:: Selected excerpt ::

Cybersecurity Risk. Cybersecurity incidents may allow an unauthorized party to gain access to Fund assets, customer data (including private shareholder information), or proprietary information, or cause the Fund, the Advisor and/or its service providers (including, but not limited to, Fund accountants, custodians, sub-custodians, transfer agents and financial intermediaries) to suffer data breaches, data corruption or lose operational functionality.

 

Energy Sector Risk. Through their exposure to energy commodities, the Aberdeen Standard Bloomberg Energy Commodity Strategy K-1 Free ETF and Aberdeen Standard Bloomberg WTI Crude Oil Strategy K-1 Free ETF are subject to the risks of the energy sector. The energy sector and energy futures contract prices may be adversely affected by changes to or trends that affect commodity prices, the imposition of import controls, and government regulations related to environmental protection, health and safety. Markets for various energy commodities may experience significant volatility, and are subject to control or manipulation by large producers or purchasers. In addition, companies in the energy sector and energy futures contract prices may be impacted by world events, economic conditions, energy supply and demand, commodity price volatility, labor relations, technological developments, competition from alternative energy sources, weather, natural disasters, and potential civil liabilities, such as environmental damage claims.

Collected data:
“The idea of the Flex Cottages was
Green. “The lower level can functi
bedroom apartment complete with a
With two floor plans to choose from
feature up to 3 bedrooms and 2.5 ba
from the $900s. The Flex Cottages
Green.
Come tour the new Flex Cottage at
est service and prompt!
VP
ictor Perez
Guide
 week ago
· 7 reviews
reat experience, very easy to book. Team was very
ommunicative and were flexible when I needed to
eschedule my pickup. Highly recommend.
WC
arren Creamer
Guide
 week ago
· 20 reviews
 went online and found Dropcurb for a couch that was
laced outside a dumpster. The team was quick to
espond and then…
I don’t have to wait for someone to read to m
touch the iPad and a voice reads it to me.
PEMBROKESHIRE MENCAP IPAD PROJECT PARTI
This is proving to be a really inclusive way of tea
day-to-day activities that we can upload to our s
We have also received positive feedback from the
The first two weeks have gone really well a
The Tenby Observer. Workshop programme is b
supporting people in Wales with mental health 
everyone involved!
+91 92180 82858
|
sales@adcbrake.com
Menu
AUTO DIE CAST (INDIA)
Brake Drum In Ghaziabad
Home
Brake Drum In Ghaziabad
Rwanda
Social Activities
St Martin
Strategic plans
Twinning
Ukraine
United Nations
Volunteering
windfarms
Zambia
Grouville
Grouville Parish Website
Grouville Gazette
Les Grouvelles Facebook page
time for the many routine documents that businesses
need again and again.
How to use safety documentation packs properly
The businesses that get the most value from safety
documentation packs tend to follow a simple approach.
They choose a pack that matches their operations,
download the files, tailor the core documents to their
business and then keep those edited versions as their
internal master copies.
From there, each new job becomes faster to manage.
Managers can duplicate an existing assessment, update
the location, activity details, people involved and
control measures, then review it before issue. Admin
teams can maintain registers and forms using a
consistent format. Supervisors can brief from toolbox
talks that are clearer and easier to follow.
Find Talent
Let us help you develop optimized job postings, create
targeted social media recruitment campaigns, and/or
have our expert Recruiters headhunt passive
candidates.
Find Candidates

:: Exercise A ::
According to the fund risk disclosure, which two ETFs are subject to the risks of the energy sector?
:: Exercise B ::
Does each statement agree with the fund risk disclosure? Answer yes or no and quote the deciding words. (i) Cybersecurity incidents may cause data corruption. (ii) Markets for energy commodities are described as protected from manipulation by large producers. (iii) Weather is named as something that may affect energy futures contract prices.
:: Exercise C ::
Write the next part of the fund risk disclosure, picking up after its final sentence.

:: Response area A ::
The Aberdeen Standard Bloomberg Energy Commodity Strategy K-1 Free ETF and the Aberdeen Standard Bloomberg WTI Crude Oil Strategy K-1 Free ETF.

:: Response area B ::
(i) Yes: "suffer data breaches, data corruption or lose operational functionality"
(ii) No: "are subject to control or manipulation by large producers or purchasers"
(iii) Yes: "energy futures contract prices may be impacted by world events, economic conditions, energy supply and demand, commodity price volatility, labor relations, technological developments, competition from alternative energy sources, weather, natural disasters"

:: Response area C ::
 

Risks Specific to the Crude Oil Markets. Through its exposure to oil commodities, the Aberdeen Standard Bloomberg WTI Crude Oil Strategy K-1 Free ETF is subject to the risks of the crude oil markets. The price of crude oil and, in turn, Oil Instruments owned by the Fund, may be significantly affected by, but not limited to, the following factors:

 

Significant fluctuations in the supply of and demand for crude oil. Natural factors, including environmental and climatological conditions, may contribute to the depletion of known cost-effective sources for crude oil and/or a decrease in the global demand for crude oil. In particular, severe weather may impact the ability of oil companies to produce, refine or distribute crude oil. Technological innovations may also significantly impact the global supply and demand for oil through either the development of new and improved extraction, refining and processing equipment and methods or energy substitutes for oil. Improvements in technology may also mitigate the likelihood that major refining and processing equipment, including refineries, will fail or become unavailable, which, in turn, impacts the crude oil supply.

Significant changes in the attitude of market participants, such as speculators and investors, toward crude oil could cause worldwide crude oil prices to change, which could have a corresponding positive or negative impact on the price of the Fund’s shares.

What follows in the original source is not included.